— BEGIN Data to use —
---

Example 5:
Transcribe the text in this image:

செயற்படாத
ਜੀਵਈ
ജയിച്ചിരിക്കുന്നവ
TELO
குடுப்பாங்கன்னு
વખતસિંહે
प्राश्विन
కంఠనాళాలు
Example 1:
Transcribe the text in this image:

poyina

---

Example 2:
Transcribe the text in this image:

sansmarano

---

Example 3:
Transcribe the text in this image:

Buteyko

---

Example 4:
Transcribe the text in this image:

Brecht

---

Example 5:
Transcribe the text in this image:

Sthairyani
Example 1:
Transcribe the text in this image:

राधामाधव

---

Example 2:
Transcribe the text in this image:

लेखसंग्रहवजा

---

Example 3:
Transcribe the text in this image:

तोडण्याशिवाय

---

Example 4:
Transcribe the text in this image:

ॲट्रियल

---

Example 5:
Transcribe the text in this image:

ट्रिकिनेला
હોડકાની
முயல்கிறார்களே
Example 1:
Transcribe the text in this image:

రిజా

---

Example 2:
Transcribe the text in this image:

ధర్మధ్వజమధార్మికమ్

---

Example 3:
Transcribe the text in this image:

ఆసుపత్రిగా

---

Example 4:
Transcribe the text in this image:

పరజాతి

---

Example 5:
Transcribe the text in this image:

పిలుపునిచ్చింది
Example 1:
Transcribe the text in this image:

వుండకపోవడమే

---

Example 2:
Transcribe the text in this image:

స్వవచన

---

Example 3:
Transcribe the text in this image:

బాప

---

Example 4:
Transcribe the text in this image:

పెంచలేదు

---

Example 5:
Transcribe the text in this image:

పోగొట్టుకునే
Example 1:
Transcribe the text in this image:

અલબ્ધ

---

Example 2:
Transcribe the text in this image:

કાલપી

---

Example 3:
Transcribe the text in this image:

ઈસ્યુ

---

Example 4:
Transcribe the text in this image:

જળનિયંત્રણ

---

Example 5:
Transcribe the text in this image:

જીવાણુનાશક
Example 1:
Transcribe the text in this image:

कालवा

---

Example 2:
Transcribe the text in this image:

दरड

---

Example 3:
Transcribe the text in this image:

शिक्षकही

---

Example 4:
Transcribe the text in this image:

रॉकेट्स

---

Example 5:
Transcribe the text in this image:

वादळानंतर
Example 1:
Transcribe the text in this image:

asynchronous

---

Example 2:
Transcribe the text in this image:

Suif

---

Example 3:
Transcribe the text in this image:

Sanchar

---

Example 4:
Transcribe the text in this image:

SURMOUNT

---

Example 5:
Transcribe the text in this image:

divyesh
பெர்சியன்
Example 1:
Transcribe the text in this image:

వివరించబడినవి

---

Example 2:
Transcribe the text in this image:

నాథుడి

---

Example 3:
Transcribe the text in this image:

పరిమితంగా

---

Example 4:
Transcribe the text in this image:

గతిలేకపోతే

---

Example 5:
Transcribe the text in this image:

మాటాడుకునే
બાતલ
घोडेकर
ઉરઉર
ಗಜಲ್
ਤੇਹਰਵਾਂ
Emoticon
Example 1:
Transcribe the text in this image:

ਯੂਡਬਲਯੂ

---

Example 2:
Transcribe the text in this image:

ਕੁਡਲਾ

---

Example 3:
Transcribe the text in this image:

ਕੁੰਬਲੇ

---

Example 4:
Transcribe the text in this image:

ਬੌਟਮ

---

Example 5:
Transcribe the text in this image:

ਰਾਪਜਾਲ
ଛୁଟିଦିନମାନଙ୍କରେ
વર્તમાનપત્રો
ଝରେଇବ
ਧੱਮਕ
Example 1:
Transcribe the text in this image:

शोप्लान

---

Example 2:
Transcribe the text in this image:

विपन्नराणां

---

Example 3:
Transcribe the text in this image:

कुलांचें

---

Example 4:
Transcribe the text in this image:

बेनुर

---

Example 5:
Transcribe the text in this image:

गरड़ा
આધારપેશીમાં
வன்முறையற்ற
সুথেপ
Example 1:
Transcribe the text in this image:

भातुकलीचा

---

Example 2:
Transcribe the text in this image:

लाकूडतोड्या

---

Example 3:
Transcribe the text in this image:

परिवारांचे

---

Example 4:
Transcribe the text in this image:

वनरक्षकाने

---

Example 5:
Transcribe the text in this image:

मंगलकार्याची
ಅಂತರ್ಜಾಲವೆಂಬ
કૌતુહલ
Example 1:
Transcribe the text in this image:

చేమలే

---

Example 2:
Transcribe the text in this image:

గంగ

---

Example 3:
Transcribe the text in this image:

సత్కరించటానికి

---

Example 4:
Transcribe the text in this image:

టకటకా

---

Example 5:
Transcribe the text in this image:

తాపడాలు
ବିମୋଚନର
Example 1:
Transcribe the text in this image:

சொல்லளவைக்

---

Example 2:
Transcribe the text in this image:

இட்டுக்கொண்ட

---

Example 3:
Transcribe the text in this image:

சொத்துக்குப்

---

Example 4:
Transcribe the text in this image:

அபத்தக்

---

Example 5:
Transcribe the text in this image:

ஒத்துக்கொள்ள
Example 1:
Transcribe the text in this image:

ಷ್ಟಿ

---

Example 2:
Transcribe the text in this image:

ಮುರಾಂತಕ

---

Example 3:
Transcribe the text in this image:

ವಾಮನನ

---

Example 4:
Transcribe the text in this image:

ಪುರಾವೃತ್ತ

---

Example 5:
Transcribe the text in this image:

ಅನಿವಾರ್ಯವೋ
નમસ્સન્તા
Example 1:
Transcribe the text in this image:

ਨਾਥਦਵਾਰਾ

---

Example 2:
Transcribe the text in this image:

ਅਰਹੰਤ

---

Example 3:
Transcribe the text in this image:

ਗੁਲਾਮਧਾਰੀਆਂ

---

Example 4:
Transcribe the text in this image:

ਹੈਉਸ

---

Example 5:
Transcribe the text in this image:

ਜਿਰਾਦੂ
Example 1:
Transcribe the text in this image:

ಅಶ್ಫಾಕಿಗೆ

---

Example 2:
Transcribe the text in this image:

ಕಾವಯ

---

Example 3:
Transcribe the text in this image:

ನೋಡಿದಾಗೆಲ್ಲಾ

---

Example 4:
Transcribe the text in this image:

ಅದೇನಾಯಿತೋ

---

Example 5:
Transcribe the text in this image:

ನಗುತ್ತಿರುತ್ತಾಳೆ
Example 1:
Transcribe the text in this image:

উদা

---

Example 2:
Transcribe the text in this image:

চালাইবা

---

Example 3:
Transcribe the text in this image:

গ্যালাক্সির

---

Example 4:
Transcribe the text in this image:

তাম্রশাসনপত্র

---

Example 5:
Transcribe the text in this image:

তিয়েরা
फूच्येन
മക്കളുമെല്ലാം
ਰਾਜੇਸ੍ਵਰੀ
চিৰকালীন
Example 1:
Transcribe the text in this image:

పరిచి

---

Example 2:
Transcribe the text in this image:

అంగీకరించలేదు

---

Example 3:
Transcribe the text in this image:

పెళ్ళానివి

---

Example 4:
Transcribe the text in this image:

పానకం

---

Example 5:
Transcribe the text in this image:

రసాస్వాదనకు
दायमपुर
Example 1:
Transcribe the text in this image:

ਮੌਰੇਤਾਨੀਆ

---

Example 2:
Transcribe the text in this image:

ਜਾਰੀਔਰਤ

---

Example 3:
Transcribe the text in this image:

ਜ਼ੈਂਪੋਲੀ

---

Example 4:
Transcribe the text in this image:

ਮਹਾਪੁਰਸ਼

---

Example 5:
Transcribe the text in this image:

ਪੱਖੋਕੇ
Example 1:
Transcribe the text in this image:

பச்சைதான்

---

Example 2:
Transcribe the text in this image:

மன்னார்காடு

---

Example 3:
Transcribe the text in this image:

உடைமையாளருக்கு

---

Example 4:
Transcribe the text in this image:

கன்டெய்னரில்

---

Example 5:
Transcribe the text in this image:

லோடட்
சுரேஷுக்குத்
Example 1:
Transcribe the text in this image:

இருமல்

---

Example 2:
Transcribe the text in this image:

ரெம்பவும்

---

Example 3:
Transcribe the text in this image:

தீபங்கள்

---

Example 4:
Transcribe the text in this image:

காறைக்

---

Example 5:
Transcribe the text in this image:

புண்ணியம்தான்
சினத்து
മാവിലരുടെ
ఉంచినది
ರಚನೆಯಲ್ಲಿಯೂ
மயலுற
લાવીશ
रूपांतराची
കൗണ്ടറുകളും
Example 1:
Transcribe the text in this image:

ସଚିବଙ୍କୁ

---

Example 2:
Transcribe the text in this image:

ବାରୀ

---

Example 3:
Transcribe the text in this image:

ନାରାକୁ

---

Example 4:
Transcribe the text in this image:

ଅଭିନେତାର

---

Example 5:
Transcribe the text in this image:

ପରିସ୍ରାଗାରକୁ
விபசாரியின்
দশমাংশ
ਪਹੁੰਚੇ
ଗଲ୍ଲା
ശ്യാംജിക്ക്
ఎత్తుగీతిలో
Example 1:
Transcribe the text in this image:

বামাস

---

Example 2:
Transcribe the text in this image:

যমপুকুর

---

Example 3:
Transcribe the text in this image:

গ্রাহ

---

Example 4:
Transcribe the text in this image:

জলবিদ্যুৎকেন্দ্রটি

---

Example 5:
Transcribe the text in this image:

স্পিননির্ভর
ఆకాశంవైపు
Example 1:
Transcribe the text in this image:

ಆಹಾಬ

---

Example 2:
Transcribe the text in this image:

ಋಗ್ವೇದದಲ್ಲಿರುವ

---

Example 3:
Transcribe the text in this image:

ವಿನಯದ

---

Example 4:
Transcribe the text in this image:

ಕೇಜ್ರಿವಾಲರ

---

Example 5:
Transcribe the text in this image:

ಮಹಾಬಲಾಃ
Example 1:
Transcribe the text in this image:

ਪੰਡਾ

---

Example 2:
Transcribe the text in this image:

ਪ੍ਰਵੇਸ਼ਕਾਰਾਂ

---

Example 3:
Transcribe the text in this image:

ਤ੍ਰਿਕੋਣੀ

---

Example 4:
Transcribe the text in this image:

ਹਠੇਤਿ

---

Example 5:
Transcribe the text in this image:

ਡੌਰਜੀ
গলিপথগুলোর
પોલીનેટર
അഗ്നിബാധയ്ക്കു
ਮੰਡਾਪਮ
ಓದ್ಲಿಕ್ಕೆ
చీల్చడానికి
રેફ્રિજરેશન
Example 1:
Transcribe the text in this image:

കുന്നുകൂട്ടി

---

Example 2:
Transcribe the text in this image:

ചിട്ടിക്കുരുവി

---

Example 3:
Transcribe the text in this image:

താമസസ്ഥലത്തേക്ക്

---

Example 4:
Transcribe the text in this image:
— END Data to use —
◆ Short exercise: Copy the records exactly as they appear, from the very first line through the line containing "முயல்கிறார்களே", with both of those lines included.

◆ Response:
---

Example 5:
Transcribe the text in this image:

செயற்படாத
ਜੀਵਈ
ജയിച്ചിരിക്കുന്നവ
TELO
குடுப்பாங்கன்னு
વખતસિંહે
प्राश्विन
కంఠనాళాలు
Example 1:
Transcribe the text in this image:

poyina

---

Example 2:
Transcribe the text in this image:

sansmarano

---

Example 3:
Transcribe the text in this image:

Buteyko

---

Example 4:
Transcribe the text in this image:

Brecht

---

Example 5:
Transcribe the text in this image:

Sthairyani
Example 1:
Transcribe the text in this image:

राधामाधव

---

Example 2:
Transcribe the text in this image:

लेखसंग्रहवजा

---

Example 3:
Transcribe the text in this image:

तोडण्याशिवाय

---

Example 4:
Transcribe the text in this image:

ॲट्रियल

---

Example 5:
Transcribe the text in this image:

ट्रिकिनेला
હોડકાની
முயல்கிறார்களே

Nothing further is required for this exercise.